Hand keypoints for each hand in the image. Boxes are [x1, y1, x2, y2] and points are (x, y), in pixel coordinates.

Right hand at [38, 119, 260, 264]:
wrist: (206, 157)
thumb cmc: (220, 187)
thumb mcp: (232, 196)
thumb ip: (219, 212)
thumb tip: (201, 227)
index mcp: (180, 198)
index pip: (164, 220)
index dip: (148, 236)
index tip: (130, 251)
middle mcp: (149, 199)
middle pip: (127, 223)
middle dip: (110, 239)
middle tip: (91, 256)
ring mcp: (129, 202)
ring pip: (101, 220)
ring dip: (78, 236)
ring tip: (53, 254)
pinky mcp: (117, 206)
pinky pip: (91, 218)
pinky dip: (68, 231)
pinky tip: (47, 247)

--

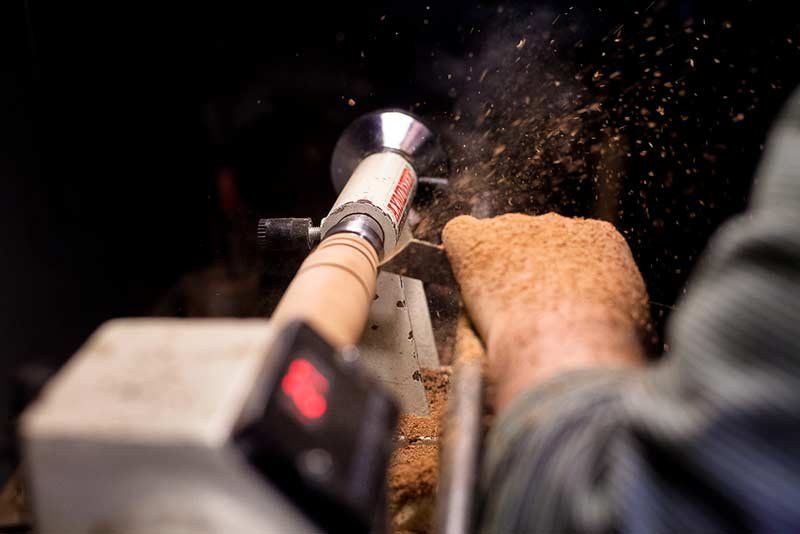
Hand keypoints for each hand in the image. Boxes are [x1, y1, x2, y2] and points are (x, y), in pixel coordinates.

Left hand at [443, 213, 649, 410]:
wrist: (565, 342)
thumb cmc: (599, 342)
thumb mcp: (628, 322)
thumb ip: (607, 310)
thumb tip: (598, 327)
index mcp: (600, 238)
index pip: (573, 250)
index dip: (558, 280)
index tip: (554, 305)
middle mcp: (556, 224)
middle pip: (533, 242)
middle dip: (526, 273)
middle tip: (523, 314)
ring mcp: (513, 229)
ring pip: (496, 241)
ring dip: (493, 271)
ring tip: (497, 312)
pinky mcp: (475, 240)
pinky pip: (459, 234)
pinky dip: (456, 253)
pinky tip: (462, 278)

--

_Directions_:
Only the lines above starting with the one with "index mcp: (600, 238)" and going through the one with "pinky tip: (462, 278)" are to be copied, word for word and with both ends kept.

_Task answer_:
index mcp: (600, 238)
index pip: (573, 250)
index dip: (558, 280)
index tip: (554, 305)
middle mcp: (556, 224)
middle pip: (533, 242)
middle dip: (526, 273)
middle tip: (523, 314)
ring mcp: (513, 229)
ring pip: (496, 241)
ring dip: (493, 271)
ring tip: (497, 312)
pinky mcp: (475, 240)
pinky pip: (459, 234)
pinky dip: (456, 253)
pinky tip: (462, 278)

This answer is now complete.